A mighty helpful row to hoe Leppek’s Nursery growing vegetables for food bank program
Harvest time is coming up later this summer at Leppek’s Nursery and Garden Center in Genoa Township, but what they’re going to gather come picking time won’t be flowers.
Just starting to pop up out of the ground now is what will eventually be fresh vegetables for consumption by folks in the area who need a helping hand.
What is a place that sells things such as flowering plants, bushes and tree saplings doing growing vegetables? According to Leppek Floral Manager Char Rowe, the business is allowing use of a portion of its Grand River Avenue property to a new Gleaners Community Food Bank program. The result is the Leppek’s Community Garden, which is a pilot project this year.
Gleaners Livingston County Manager of Operations Erica Karfonta says the agency has wanted to do a community garden before, but until Rowe approached offering to help, lacked the mechanism.
“Leppek’s approached us and said we want to give back to the community and support Gleaners,” Karfonta explains.
The result is two, 10-by-20-foot gardens, where Leppek staff members have planted corn, pole beans, peppers, cucumbers, potatoes and tomatoes.
“I’m really pleased,” Karfonta says of the pilot program. “I think we’re looking at a whole new door opening in the mission of Gleaners (in Livingston County).”
“I went to (Gleaners) because I understand there’s a definite need,” Rowe says.
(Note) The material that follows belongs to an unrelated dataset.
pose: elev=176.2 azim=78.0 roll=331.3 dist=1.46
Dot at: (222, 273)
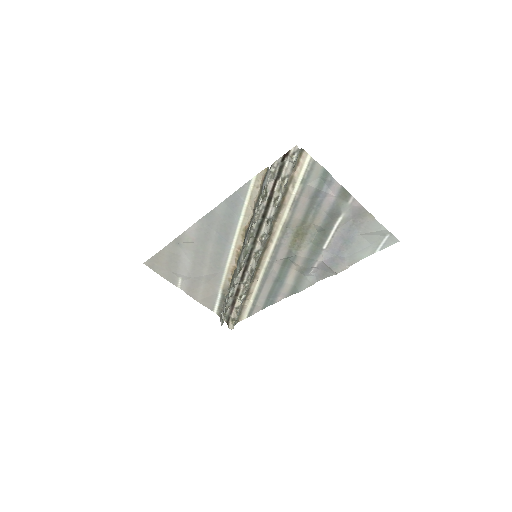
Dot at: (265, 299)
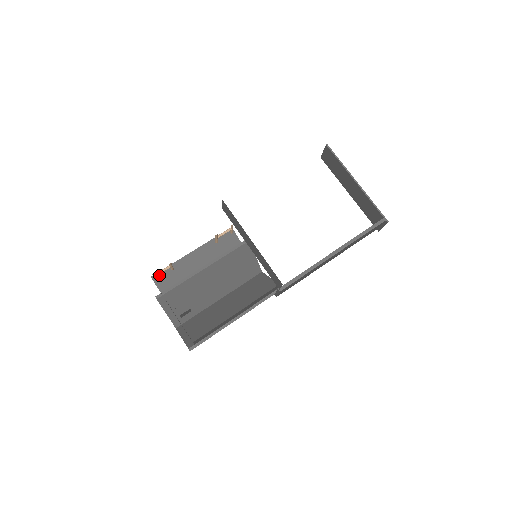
In addition to the garden at the nursery, Leppek’s and Gleaners are encouraging area residents who have vegetable gardens to plant an extra row and donate the results to Gleaners.
Sarah Austin, who has a small backyard garden at her Howell home, wanted to help and will donate some of her tomatoes when they ripen. “I planted five plants and can’t eat that many tomatoes,” she says.
Karfonta says even people who don’t have a vegetable garden, or who live in an apartment, can help the program by getting a large pot, filling it with topsoil and fertilizer and planting a “salad” garden. Leppek’s is handing out fliers to its customers – a kind of vegetable garden “wish list” – outlining recipients’ food needs for people willing to donate.